### Aim of the task
Where a picture appears, skip it; print everything else in the records exactly as it stands.
________________
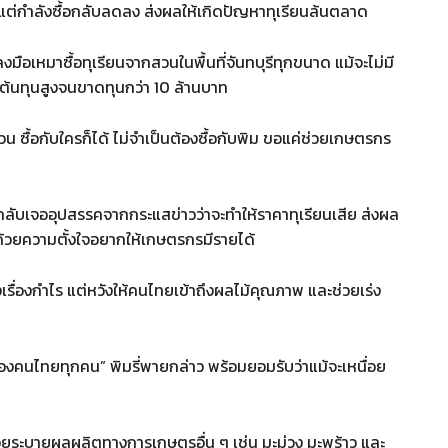
 แต่กำลังซื้อกลับลดลง ส่งผลให้เกิดปัญหาทุเรียนล้นตลาด
มือเหมาซื้อทุเรียนจากสวนในพื้นที่จันทบุรีทุกขนาด แม้จะไม่มี
ต้นทุนสูงจนขาดทุนกว่า 10 ล้านบาท
น ซื้อกับใครก็ได้ ไม่จำเป็นต้องซื้อกับพิม ขอแค่ช่วยเกษตรกร
มา กลับเจออุปสรรคจากกระแสข่าวว่าจะทำให้ราคาทุเรียนเสีย ส่งผล
ด ด้วยความตั้งใจอยากให้เกษตรกรมีรายได้
เรื่องกำไร แต่หวังให้คนไทยเข้าถึงผลไม้คุณภาพ และช่วยเร่ง
์ของคนไทยทุกคน” พิมรี่พายกล่าว พร้อมยอมรับว่าแม้จะเหนื่อย
ผนช่วยระบายผลผลิตทางการเกษตรอื่น ๆ เช่น มะม่วง มะพร้าว และ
________________
### Task answer
 แต่กำลังซื้อกลับลดลง ส่งผลให้เกิดปัญหาทุเรียนล้นตลาด
มือเหมาซื้อทุเรียนจากสวนในพื้นที่จันทบุรีทุกขนาด แม้จะไม่มี
ต้นทุนสูงจนขาดทุนกว่า 10 ล้านบาท
น ซื้อกับใครก็ได้ ไม่จำเป็นต้องซื้อกับพิม ขอแค่ช่วยเกษตรกร
มา กลับเจออุปสรรคจากกระแสข่าวว่าจะทำให้ราคาทุเรียนเสีย ส่งผล
ด ด้วยความตั้งใจอยากให้เกษตรกรมีรายได้
เรื่องกำไร แต่หวังให้คนไทยเข้าถึงผลไม้คุณภาพ และช่วยเร่ง
์ของคนไทยทุกคน” พิมรี่พายกล่าว พร้อมยอมรับว่าแม้จะเหนื่อย
ผนช่วยระบายผลผลิตทางการเกษตรอื่น ๆ เช่น มะม่วง มะพร้าว และ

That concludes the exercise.